A bem da verdade, a apologia do clã Bolsonaro às práticas mais abomináveis da ditadura militar no Brasil não é nenhuma novidade. Todo o barulho pela declaração de Eduardo Bolsonaro que, no caso de uma repetição aqui da revolta popular no Chile, a reação poderia ser um novo AI-5, tem mais a ver com o contexto do que com o próprio texto. Bazófias semelhantes sempre foram a lição de casa da família. O que dá um certo tom de gravidade são algumas circunstâncias. Vamos a elas:
1) — A base histórica do clã Bolsonaro nos bastidores policiais e militares no Rio de Janeiro está em polvorosa. Atribui-se à turma que se alinhou ao governador Wilson Witzel — e conhece o caminho das pedras, inclusive na comunidade do Rio das Pedras — o cerco que fez voltar à cena Fabrício Queiroz e a agitação entre seus supostos aliados nas milícias. Essa turma pode turbinar investigações como as rachadinhas nos gabinetes da família Bolsonaro. Investigadores federais incluem na conta dessa trombada o imbróglio sobre o que rolou na portaria do condomínio Vivendas da Barra no dia do assassinato de Marielle Franco. Dizem ser o filme de sempre em que alguma parte se sente abandonada e cobra proteção de parceiros mais poderosos.

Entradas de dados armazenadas
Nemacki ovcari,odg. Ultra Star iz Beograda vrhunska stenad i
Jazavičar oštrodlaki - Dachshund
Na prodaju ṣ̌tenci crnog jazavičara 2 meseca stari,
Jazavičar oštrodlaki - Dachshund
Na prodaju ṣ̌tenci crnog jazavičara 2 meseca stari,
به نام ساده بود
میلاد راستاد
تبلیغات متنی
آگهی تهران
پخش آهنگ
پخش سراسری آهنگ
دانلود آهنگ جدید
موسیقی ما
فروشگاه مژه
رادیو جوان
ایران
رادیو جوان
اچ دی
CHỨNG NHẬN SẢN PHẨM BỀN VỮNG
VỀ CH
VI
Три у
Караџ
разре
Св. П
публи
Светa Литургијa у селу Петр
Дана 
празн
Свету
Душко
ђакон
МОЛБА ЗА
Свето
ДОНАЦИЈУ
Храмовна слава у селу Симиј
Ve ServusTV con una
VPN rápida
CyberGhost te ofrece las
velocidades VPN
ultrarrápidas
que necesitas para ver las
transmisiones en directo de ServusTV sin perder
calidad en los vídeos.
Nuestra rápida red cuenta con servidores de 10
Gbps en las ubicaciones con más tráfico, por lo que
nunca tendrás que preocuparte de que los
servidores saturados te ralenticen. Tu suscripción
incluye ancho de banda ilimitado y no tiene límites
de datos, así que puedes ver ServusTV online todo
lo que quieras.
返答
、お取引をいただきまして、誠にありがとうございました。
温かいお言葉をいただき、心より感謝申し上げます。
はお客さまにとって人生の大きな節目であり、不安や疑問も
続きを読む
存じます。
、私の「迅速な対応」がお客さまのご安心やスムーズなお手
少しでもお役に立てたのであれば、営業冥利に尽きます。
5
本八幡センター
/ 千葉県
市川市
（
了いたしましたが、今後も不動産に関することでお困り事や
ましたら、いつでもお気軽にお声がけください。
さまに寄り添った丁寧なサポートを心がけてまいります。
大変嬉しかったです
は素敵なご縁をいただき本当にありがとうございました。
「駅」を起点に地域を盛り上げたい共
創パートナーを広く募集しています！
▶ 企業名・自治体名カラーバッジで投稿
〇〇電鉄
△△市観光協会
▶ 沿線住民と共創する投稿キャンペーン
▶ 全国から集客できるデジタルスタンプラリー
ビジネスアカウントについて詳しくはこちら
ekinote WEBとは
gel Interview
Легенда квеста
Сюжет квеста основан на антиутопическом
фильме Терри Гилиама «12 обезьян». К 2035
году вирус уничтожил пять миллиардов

Enunciado
Responda com base no texto sobre o clã Bolsonaro:
(a) Segundo a declaração de Eduardo Bolsonaro, qual poderia ser a reação caso a revolta popular do Chile se repetisse no Brasil?
(b) A qual governador se alinhou a turma mencionada na circunstância numerada como 1?
(c) Em que condomínio ocorreu o imbróglio na portaria no dia do assassinato de Marielle Franco?

Resposta do exercício
(a) Um novo AI-5.
(b) Wilson Witzel.
(c) No condomínio Vivendas da Barra.